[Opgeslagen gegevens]
----------

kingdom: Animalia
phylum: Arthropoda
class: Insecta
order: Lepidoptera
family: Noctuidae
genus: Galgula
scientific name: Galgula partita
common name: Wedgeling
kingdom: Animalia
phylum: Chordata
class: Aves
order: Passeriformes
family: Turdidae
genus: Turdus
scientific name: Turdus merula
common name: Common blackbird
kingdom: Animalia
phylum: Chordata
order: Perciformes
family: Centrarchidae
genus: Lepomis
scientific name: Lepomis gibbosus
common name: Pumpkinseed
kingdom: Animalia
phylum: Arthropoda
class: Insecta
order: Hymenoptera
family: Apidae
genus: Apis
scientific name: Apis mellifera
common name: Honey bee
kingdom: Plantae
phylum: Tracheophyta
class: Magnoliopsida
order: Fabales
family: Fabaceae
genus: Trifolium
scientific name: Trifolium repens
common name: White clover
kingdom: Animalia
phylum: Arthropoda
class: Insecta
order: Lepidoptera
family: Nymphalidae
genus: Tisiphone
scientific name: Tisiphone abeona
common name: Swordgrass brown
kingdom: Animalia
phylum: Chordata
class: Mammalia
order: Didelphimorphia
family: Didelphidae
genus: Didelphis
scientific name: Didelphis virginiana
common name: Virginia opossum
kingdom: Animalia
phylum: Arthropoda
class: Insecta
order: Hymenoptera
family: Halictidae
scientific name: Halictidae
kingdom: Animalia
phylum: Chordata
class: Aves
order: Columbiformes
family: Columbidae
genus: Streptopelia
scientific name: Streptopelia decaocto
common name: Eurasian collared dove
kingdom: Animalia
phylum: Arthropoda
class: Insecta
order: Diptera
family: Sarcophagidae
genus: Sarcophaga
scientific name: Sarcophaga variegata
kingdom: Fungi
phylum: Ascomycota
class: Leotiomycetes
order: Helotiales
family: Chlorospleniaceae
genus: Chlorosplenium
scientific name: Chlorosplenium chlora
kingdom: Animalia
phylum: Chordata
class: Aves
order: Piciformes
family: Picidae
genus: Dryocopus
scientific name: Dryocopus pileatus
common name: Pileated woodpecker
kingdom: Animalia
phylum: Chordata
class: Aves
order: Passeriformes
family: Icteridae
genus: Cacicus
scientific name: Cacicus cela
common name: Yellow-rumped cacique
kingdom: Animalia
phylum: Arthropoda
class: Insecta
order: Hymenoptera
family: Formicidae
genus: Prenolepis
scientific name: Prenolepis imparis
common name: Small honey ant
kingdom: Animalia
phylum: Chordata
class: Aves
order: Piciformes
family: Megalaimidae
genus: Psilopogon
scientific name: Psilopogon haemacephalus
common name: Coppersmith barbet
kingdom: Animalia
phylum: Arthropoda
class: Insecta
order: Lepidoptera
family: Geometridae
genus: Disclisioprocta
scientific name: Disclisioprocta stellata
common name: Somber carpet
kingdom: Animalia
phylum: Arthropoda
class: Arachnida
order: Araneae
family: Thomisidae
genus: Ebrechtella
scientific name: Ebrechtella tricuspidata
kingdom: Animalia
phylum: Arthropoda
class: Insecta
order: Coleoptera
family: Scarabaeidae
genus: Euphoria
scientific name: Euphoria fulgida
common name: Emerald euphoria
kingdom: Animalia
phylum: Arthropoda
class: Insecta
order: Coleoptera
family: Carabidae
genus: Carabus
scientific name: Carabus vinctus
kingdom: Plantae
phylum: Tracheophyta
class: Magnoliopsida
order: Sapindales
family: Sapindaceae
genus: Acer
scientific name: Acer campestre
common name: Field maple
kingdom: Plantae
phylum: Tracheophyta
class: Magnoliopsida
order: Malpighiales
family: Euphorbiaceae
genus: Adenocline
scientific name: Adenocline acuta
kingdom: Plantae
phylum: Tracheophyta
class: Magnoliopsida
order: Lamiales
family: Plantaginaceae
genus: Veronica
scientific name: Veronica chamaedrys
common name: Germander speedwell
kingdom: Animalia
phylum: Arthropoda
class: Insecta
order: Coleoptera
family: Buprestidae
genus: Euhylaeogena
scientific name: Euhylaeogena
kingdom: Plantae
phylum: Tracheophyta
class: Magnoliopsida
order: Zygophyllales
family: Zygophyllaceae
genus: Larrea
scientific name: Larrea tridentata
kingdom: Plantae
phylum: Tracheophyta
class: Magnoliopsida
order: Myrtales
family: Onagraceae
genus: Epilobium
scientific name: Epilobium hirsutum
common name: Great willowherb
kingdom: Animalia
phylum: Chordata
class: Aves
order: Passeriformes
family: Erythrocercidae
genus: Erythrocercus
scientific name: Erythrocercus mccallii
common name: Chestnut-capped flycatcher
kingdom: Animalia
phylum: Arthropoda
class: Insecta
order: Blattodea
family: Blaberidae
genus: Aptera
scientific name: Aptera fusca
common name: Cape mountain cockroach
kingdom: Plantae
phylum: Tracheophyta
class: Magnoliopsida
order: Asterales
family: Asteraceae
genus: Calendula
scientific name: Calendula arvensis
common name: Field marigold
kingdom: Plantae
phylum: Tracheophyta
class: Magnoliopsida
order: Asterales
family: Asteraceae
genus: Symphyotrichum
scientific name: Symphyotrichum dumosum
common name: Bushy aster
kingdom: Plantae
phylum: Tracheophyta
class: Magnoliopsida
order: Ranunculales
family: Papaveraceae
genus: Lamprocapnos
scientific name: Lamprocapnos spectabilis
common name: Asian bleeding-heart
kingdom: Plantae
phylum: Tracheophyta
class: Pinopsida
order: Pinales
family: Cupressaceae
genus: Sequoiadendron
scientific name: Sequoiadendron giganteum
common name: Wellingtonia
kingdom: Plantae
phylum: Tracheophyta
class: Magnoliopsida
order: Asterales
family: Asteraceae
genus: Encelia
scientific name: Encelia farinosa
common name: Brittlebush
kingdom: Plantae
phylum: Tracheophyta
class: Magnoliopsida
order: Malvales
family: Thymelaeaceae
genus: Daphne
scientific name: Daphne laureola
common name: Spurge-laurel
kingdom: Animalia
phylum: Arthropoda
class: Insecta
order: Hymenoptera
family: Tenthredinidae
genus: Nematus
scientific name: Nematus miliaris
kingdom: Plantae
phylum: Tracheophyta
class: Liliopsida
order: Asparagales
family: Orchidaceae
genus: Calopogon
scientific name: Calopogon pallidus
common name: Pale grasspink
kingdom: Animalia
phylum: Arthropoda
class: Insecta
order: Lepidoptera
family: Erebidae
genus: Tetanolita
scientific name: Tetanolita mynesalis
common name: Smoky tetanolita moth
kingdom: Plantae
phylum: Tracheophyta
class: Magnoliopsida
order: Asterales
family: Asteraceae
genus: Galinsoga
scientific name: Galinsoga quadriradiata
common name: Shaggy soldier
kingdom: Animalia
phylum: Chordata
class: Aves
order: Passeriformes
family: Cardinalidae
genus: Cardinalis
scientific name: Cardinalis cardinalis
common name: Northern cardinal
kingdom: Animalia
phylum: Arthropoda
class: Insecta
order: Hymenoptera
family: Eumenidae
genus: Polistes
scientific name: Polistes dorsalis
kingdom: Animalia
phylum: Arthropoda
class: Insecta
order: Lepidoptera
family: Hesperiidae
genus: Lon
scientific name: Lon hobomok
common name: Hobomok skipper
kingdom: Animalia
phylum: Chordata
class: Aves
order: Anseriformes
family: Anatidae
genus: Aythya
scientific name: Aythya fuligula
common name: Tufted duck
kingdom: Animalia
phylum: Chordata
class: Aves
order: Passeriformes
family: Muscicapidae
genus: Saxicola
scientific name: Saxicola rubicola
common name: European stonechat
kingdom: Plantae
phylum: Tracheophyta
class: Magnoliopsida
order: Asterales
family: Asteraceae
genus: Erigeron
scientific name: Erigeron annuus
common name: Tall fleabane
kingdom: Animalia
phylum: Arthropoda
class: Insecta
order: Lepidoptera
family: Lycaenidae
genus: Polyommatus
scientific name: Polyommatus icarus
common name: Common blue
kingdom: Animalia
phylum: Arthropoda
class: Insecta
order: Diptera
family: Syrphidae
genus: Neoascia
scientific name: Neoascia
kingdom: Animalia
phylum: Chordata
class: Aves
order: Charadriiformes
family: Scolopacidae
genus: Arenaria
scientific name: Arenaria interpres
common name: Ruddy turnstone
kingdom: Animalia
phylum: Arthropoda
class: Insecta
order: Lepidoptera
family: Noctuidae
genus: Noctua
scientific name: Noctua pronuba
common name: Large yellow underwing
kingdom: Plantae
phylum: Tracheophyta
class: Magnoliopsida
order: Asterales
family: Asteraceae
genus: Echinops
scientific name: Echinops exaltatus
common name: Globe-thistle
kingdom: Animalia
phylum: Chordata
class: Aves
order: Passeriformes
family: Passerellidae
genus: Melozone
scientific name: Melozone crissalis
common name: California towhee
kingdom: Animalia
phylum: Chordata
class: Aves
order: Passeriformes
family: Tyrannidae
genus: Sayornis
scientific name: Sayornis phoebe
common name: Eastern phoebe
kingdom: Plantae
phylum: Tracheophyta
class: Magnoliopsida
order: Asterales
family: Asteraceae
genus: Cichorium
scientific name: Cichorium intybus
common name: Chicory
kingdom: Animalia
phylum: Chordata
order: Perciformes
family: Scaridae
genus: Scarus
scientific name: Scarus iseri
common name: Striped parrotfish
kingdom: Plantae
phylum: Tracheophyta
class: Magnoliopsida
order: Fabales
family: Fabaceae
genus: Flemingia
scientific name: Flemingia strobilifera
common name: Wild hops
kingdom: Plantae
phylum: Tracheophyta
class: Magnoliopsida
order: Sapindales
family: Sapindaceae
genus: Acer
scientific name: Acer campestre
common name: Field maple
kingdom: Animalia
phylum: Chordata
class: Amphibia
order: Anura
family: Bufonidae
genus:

----------

Opdracht:
Kun je de regels, beginnend bij de regel met "genus: Lepomis" en eindigend bij de regel met "scientific name: Trifolium repens", in een Markdown-tabel zetten met de kolommen Nr. en Regel? Laat lege regels weg.

Antwoord:
| Nr. | Regel |
|---|---|
| 1 | genus: Lepomis |
| 2 | scientific name: Lepomis gibbosus |
| 3 | common name: Pumpkinseed |
| 4 | kingdom: Animalia |
| 5 | phylum: Arthropoda |
| 6 | class: Insecta |
| 7 | order: Hymenoptera |
| 8 | family: Apidae |
| 9 | genus: Apis |
| 10 | scientific name: Apis mellifera |
| 11 | common name: Honey bee |
| 12 | kingdom: Plantae |
| 13 | phylum: Tracheophyta |
| 14 | class: Magnoliopsida |
| 15 | order: Fabales |
| 16 | family: Fabaceae |
| 17 | genus: Trifolium |
| 18 | scientific name: Trifolium repens |